** Instruction A **
Answer these questions about the excerpt on continuity at zero.
(i) For which values of $t$ must $| f(0) - f(t) | < \epsilon$ hold?
(ii) What value is $\epsilon$ set to?
(iii) What is $\alpha$ taken to be?

□ □ □ □ □

Since the function is only defined for nonnegative values of $t$, continuity at zero in this context is: for every $\epsilon > 0$, there exists $\delta > 0$ such that $| f(0) - f(t) | < \epsilon$ whenever $t \in [0, \delta)$ (your usage of continuity talks about values of $t < 0$, which doesn't make sense in this context).

Now, let $\epsilon = |f(0)|$. This gives you a corresponding $\delta > 0$ such that $f$ is negative on $[0, \delta)$. Now, take $\alpha = \delta / 2$ to get that $f$ is negative on $[0, \alpha]$, since $[0,\alpha]\subset [0,\delta)$.

□ □ □ □ □

** Instruction B **
Update the listing from its first line through the line containing "GRANIOU-MARNIQUET ISABELLE", both included, by changing "Annuitet" to "Annuity" and leaving everything else unchanged. Return only those lines.

Dataset entries:
□ □ □ □ □

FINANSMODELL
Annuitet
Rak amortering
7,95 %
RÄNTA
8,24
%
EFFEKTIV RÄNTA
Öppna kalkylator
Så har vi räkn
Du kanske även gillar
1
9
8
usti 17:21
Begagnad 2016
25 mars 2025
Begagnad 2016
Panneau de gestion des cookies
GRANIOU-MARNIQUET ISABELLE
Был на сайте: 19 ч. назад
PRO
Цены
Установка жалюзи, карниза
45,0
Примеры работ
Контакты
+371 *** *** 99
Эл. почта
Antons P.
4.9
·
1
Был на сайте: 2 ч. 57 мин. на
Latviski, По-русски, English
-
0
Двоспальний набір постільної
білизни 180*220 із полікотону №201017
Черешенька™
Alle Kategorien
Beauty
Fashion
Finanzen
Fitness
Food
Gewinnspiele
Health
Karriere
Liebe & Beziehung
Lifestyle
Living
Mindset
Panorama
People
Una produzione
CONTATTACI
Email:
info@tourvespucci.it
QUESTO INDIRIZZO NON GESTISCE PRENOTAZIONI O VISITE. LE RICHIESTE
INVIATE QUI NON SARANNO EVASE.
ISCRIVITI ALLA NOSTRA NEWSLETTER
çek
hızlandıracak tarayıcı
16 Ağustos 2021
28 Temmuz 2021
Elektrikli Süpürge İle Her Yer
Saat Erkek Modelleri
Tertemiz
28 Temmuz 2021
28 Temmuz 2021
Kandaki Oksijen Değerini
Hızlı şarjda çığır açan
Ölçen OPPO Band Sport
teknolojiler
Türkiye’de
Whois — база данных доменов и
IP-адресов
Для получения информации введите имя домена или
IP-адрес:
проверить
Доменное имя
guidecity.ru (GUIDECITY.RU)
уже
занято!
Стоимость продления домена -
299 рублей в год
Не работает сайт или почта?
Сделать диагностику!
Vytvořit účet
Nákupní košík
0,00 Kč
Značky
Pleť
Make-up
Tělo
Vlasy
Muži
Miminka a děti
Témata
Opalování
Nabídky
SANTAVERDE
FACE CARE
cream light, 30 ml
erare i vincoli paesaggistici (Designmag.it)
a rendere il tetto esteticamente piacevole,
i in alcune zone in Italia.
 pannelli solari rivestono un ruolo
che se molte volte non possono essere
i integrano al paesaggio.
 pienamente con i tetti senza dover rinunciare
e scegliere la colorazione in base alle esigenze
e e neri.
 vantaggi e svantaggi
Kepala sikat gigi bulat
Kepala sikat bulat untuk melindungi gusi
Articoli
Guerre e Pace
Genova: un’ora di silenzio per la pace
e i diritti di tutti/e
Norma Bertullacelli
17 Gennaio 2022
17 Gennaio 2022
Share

□ □ □ □ □

** Your response A **
(i) $t \in [0, \delta)$
(ii) $\epsilon = |f(0)|$
(iii) $\alpha = \delta / 2$

** Your response B **
FINANSMODELL
Annuity
Rak amortering
7,95 %
RÄNTA
8,24
%
EFFEKTIV RÄNTA
Öppna kalkylator
Så har vi räkn
Du kanske även gillar
1
9
8
usti 17:21
Begagnad 2016
25 mars 2025
Begagnad 2016
Panneau de gestion des cookies
GRANIOU-MARNIQUET ISABELLE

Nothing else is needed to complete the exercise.